Radiation Damage, Small Protein Crystals and the Cornell ERL
Colin Nave
Daresbury Laboratory
A recent paper (Nave & Hill; J. Synchrotron Rad. (2005) 12, 299-303) examined the possibility of reduced radiation damage for small protein crystals (10 microns and below in size) under the conditions where the photo-electron could escape the sample. The conclusion was that higher energy radiation (e.g. 40keV) could offer an advantage as the photo-electron path length will be greater than the crystal size and less energy would be deposited in the crystal. These calculations have now been extended to include the effects of energy deposited due to Compton scattering and the energy difference between the incident photon and the emitted photo-electron. This provides an estimate for the optimum wavelength for collecting data from a protein crystal of a given size and composition. The size and likely perfection of the micro-crystals means that a small parallel beam of x-rays will be required. Any additional divergence in the diffracted beam will produce larger diffraction spots on the detector and a poorer signal to background ratio. If the crystal is perfect, the divergence of the diffracted beam can be derived from the diffraction broadening produced by a slit corresponding to the crystal size. Under these circumstances it emerges that illuminating the crystal with a highly coherent beam could give an advantage. The requirement for a source of high energy coherent x-rays should be fulfilled very well by a machine such as the Cornell ERL.

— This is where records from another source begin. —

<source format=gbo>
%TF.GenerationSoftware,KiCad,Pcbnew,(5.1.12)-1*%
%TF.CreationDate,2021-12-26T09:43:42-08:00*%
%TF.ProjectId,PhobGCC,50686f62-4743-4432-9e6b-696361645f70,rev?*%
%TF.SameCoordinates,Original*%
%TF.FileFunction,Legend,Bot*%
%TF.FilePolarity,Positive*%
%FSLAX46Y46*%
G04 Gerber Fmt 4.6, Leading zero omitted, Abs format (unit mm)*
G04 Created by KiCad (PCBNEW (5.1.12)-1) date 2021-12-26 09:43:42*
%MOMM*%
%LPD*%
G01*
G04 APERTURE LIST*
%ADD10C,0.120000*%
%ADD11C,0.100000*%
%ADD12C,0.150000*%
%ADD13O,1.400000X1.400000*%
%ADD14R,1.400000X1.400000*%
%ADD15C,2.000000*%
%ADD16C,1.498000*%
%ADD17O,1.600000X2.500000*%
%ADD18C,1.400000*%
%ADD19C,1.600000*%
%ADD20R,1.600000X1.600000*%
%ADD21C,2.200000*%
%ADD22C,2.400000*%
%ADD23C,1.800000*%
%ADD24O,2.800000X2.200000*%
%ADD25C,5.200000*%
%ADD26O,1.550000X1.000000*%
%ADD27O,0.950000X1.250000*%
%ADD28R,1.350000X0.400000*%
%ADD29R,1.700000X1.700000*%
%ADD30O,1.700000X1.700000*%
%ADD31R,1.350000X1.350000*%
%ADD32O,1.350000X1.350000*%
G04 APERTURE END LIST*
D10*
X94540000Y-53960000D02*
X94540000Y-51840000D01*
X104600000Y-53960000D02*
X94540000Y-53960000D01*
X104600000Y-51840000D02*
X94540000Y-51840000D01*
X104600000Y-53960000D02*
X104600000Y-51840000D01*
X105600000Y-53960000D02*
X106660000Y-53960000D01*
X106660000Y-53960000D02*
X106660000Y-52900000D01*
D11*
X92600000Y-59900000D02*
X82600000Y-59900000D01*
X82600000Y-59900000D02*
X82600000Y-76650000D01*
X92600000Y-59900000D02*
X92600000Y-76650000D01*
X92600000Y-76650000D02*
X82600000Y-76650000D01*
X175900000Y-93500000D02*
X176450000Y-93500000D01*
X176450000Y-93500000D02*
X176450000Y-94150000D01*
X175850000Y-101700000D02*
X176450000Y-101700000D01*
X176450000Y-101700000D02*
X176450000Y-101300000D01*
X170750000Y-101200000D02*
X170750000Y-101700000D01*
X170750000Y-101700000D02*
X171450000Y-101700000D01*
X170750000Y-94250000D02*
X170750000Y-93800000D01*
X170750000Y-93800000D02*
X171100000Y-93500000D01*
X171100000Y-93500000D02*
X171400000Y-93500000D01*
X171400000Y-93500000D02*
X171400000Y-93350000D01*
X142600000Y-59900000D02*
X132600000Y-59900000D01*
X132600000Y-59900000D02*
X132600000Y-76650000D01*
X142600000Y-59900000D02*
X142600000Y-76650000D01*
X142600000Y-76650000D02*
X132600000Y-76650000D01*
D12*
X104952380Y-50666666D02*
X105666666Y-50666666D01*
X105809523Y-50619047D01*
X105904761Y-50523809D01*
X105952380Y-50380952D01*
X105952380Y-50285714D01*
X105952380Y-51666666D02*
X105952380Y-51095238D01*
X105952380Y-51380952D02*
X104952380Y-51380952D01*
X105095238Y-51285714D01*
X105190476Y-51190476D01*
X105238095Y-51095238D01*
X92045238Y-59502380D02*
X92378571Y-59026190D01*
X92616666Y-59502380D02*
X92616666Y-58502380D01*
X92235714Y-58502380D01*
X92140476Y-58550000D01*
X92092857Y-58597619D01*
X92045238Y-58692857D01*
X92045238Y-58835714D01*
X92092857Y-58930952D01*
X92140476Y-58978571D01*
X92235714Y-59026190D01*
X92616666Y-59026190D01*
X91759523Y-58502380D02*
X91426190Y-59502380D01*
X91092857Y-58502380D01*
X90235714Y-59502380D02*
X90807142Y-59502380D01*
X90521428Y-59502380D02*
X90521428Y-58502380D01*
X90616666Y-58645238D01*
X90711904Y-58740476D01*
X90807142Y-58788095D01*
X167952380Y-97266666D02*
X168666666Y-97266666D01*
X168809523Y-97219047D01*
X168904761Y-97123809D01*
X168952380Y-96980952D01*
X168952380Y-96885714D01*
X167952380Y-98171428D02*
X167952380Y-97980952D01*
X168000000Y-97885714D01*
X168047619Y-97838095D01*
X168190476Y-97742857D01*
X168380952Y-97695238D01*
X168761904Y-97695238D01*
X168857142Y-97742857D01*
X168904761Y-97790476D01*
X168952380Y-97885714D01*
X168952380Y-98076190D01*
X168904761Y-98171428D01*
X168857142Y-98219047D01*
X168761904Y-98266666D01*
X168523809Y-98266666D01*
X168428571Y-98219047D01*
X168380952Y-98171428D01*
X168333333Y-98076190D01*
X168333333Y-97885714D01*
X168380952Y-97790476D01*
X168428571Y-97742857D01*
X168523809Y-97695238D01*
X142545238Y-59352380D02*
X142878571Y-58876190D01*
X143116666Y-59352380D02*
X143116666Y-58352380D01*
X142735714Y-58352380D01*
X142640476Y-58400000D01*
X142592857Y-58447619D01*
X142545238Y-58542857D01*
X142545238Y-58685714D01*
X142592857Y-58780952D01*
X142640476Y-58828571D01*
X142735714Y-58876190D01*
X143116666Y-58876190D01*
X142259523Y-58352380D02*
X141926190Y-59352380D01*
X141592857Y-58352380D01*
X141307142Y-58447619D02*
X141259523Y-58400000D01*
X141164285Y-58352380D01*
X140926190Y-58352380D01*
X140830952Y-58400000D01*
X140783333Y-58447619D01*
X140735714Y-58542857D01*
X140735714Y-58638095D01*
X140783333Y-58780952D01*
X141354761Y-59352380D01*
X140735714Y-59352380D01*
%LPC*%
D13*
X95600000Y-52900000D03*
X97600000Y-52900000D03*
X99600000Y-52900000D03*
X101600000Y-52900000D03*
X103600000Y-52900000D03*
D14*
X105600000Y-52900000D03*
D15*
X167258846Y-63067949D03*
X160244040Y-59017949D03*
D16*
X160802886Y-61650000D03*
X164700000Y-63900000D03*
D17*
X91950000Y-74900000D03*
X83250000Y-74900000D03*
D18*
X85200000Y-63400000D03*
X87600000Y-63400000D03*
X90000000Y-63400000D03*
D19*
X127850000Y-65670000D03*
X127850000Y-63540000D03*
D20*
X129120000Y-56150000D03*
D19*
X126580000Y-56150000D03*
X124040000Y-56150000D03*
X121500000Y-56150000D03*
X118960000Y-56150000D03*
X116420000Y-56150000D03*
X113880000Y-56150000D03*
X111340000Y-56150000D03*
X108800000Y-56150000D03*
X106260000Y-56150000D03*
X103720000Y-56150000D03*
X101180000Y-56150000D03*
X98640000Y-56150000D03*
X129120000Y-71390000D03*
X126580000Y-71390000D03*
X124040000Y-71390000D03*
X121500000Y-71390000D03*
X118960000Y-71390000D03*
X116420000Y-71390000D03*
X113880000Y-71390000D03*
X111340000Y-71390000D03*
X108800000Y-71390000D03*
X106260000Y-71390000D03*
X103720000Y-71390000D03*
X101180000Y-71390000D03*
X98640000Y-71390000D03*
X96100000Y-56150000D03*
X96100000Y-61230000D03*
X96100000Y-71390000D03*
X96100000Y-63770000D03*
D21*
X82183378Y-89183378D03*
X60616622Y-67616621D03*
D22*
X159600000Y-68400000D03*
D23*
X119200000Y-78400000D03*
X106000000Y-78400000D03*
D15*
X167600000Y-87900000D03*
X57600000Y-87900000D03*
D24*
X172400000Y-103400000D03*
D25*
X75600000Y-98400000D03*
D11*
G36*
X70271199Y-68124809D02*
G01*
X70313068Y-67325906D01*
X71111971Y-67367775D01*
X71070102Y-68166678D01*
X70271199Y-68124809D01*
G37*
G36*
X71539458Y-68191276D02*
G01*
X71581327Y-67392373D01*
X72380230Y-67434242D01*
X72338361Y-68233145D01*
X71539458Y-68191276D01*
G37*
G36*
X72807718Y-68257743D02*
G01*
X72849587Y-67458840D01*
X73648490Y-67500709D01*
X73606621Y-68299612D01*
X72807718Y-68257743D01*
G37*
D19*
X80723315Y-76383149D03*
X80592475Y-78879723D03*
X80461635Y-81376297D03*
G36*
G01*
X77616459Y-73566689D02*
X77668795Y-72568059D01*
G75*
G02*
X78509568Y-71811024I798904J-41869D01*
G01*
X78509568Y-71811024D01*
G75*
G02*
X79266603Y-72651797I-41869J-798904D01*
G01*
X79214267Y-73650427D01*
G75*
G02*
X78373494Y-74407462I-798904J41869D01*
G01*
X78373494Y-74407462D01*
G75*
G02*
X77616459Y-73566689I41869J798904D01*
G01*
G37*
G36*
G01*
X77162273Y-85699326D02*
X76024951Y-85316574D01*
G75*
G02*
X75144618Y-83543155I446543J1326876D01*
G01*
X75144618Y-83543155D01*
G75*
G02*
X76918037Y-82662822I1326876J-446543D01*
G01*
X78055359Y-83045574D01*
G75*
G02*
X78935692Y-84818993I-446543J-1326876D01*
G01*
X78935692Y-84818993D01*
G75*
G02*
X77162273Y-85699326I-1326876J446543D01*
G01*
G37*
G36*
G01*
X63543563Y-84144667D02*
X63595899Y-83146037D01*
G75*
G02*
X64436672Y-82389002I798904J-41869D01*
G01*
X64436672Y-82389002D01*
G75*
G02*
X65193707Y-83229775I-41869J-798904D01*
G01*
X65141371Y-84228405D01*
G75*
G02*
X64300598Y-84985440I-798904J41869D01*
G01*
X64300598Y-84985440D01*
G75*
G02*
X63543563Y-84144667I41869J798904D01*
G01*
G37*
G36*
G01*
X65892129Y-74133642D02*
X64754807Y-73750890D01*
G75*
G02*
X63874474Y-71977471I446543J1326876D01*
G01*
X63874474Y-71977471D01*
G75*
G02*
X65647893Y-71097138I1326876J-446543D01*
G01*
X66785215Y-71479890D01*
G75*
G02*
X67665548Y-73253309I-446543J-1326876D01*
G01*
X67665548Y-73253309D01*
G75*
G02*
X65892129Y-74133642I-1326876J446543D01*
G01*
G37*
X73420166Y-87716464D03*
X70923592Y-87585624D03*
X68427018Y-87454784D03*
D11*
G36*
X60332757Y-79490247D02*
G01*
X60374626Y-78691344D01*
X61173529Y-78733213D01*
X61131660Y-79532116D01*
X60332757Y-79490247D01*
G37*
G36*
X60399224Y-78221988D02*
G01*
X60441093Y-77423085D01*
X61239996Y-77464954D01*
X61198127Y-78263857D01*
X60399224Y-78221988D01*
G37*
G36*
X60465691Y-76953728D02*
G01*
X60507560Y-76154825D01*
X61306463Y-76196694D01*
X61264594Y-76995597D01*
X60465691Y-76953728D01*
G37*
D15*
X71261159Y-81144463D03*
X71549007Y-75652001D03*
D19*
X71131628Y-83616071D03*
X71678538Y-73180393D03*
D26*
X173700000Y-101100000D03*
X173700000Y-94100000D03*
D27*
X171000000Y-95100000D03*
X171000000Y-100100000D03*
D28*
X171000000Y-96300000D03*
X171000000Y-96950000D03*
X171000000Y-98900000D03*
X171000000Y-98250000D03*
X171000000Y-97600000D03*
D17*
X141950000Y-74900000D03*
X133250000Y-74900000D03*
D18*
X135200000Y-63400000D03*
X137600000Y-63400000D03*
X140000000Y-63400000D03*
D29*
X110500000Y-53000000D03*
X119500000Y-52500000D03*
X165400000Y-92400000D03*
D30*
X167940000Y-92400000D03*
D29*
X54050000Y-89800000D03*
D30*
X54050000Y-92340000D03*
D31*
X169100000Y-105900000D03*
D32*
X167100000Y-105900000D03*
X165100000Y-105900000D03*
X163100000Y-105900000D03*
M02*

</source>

Another way of reducing radiation damage from a protein crystal is to collect data with a very short pulsed x-ray source under conditions where a single image can be obtained before subsequent radiation damage occurs. This requires a beam with a sufficient flux density so that a single useful diffraction pattern can be obtained from each pulse. A reasonably broad bandpass for the radiation will be required so that enough diffraction data is obtained from each image to allow scaling between different crystals. Ideally the incident radiation should have a stable spectral profile. The spectral bandwidth and stability requirements are not well matched to the radiation from x-ray free electron lasers such as the LCLS. A single ERL pulse could have the required spectral profile but insufficient flux density unless the crystal is large or the unit cell size small. A comparison of this short pulse approach with the approach of using higher energy coherent x-rays will be made.